Los compinches hicieron una visita de dos meses a la isla en mayo de 1880. Casi desde la llegada, Olcott se comportó como un nativo, vistió como un brahmán, con sandalias y dhoti, y se amoldó a las costumbres locales. Siete fueron las sucursales cingalesas de la Sociedad que llegaron a inaugurar, y Olcott empezó a abrazar la causa budista en contra de las misiones cristianas, que dominaban la isla con la imposición de sus propias reglas. Sólo los matrimonios cristianos gozaban de legalidad en Ceilán. Toda la educación estaba bajo la hegemonía cristiana —805 escuelas cristianas frente a 4 budistas— y las ayudas gubernamentales a las escuelas dependían de la enseñanza de la Biblia. Como se exigían las calificaciones oficiales para acceder al funcionariado, todo empleo en el gobierno estaba vedado a los no cristianos.
Los budistas cingaleses protestaron durante algún tiempo contra este estado de cosas. En la década de 1860, las protestas pasaron a los hechos, y cuando Olcott y Blavatsky llegaron a Ceilán y «tomaron el pansil» (una forma de confirmación budista), sellaron su identificación con las fuerzas rebeldes.
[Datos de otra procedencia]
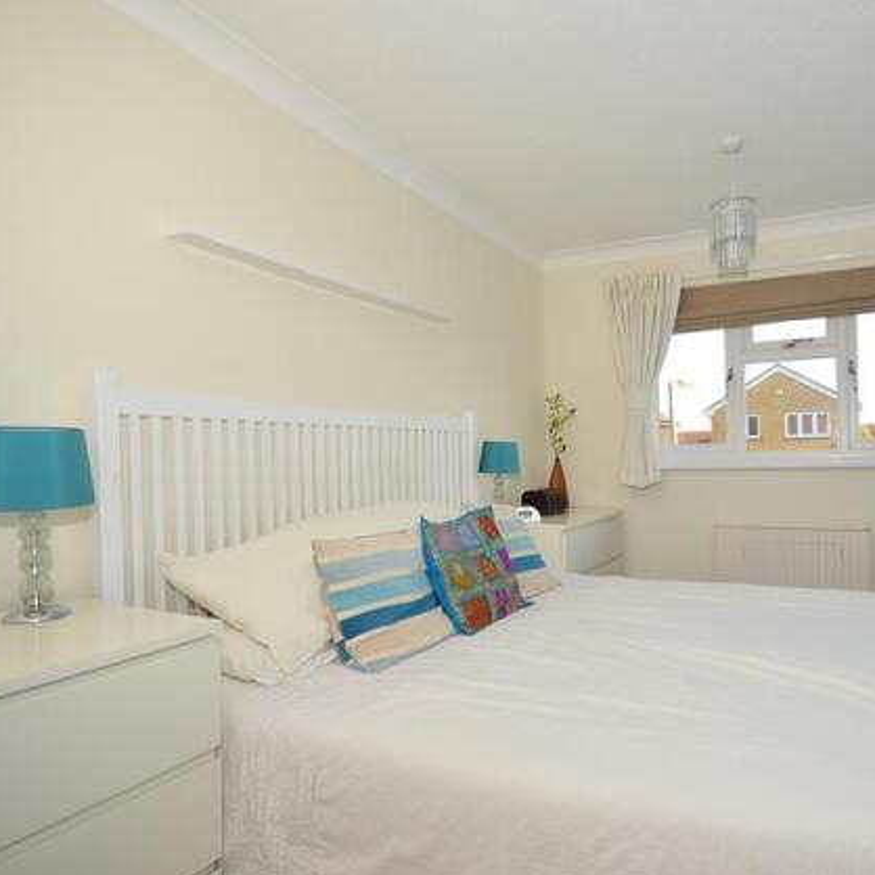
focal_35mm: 20
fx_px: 572
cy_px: 439
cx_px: 594
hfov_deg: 72.2
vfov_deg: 74.8
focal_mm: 10
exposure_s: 1/160
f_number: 6.3
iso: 400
En Kandy les mostraron la más sagrada de sus reliquias: el diente de Buda montado en oro. HPB, sin ningún tacto, lo describió como del tamaño de un colmillo de cocodrilo. Olcott, diciendo que obviamente el diente databa de cuando Buda se encarnó en un tigre, fue más diplomático. También presidió reuniones públicas a favor de la igualdad entre budistas y cristianos, promovió el desarrollo de un sistema escolar budista cuyas calificaciones sirvieran para el funcionariado y, cuando fue a Londres, defendió ante el Foreign Office la causa de los sacerdotes budistas cingaleses. Empleando sus excelentes dotes de organizador, fundó un Comité de Defensa Budista, enseñando a los bonzos cómo actuar eficazmente en política para el reconocimiento de sus derechos. Quizá lo más notable fue su publicación en 1881 de un Buddhist Cathecism en inglés, que alcanzó numerosas ediciones y aún hoy se sigue imprimiendo.
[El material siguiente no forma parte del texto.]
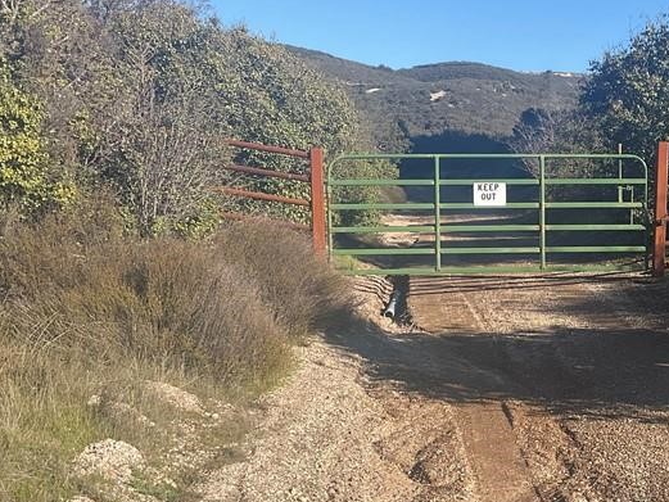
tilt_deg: -3.7
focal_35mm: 57
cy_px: 306
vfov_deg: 25.6
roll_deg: +0.8
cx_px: 553
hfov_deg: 32.7
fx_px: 1102
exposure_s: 1/1342
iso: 16
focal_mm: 3
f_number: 1.8
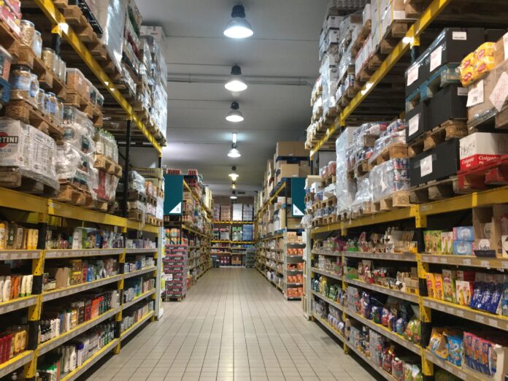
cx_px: 254
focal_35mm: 29
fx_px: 426
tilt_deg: +9.4
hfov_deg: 61.7
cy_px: 190
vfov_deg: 48.2
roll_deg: -1.1
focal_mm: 4.15
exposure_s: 1/33
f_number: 2.2
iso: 200
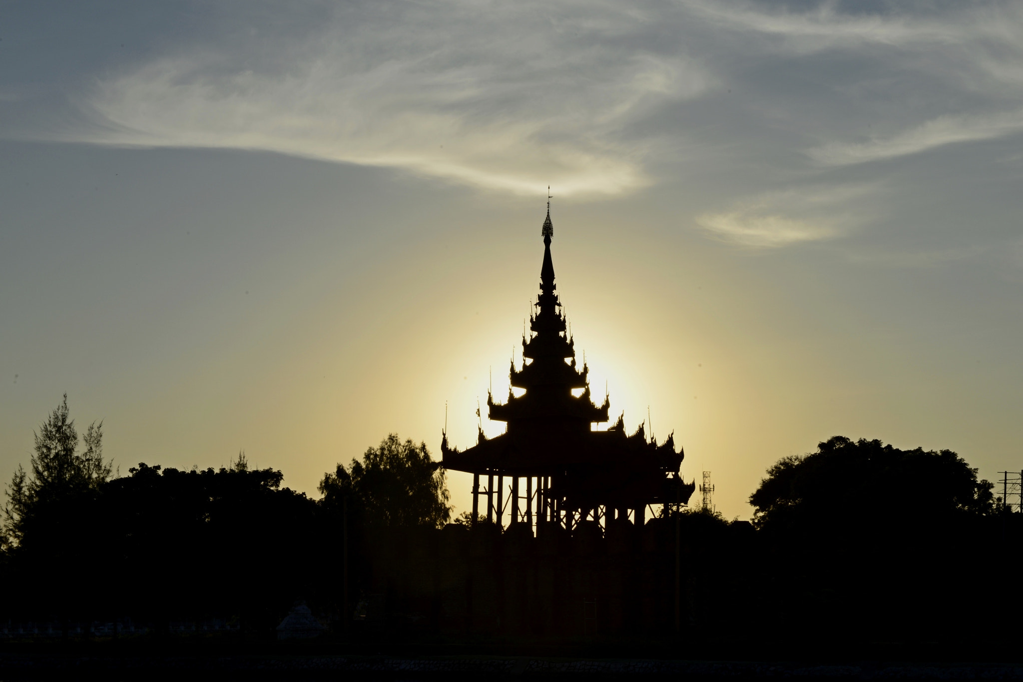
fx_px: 1989
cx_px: 512
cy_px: 341
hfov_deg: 28.8
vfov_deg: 19.5
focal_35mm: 70
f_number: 22
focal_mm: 70
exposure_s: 1/250
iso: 200
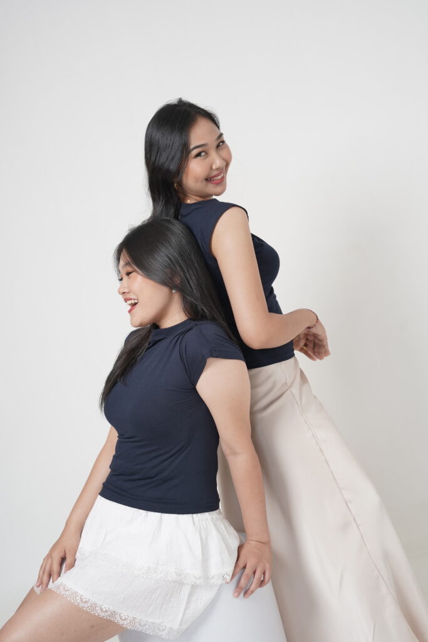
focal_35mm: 50
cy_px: 321
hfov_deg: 27.0
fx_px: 891
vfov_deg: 39.6
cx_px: 214
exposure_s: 1/125
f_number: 4.5
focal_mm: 50
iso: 250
Las consecuencias fueron impresionantes. En la década de 1960, cuando se nacionalizó el sistema educativo en Ceilán, la Sociedad Teosófica Budista tenía más de cuatrocientas escuelas, con muchos antiguos alumnos ocupando puestos importantes. Los esfuerzos de Olcott consiguieron uno de los primeros y más notables triunfos sociales de la Sociedad: tener un influjo formativo en el nacionalismo cingalés.
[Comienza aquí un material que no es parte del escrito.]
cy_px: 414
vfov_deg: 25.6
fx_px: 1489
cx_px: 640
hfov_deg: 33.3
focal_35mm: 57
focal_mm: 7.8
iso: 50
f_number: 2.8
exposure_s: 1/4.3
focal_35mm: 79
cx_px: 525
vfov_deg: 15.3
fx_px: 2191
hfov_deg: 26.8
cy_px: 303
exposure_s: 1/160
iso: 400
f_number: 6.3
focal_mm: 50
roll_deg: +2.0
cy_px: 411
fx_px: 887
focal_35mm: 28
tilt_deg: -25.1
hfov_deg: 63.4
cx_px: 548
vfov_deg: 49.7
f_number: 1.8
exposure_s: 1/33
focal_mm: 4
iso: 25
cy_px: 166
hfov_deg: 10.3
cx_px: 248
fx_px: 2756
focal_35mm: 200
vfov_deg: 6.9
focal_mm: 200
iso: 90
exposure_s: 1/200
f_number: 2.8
Fueron logros auténticos y de hondo calado, y quizá constituyan el monumento más duradero de la teosofía. Como es lógico, el nombre de Olcott es recordado en la isla, en cuya capital hay una calle con su nombre. En 1967, con motivo del sesenta aniversario de su muerte, las autoridades emitieron un sello postal conmemorativo y el Primer Ministro cingalés afirmó que «la visita del coronel Olcott a este país es un hito en la historia del budismo en Ceilán»[52].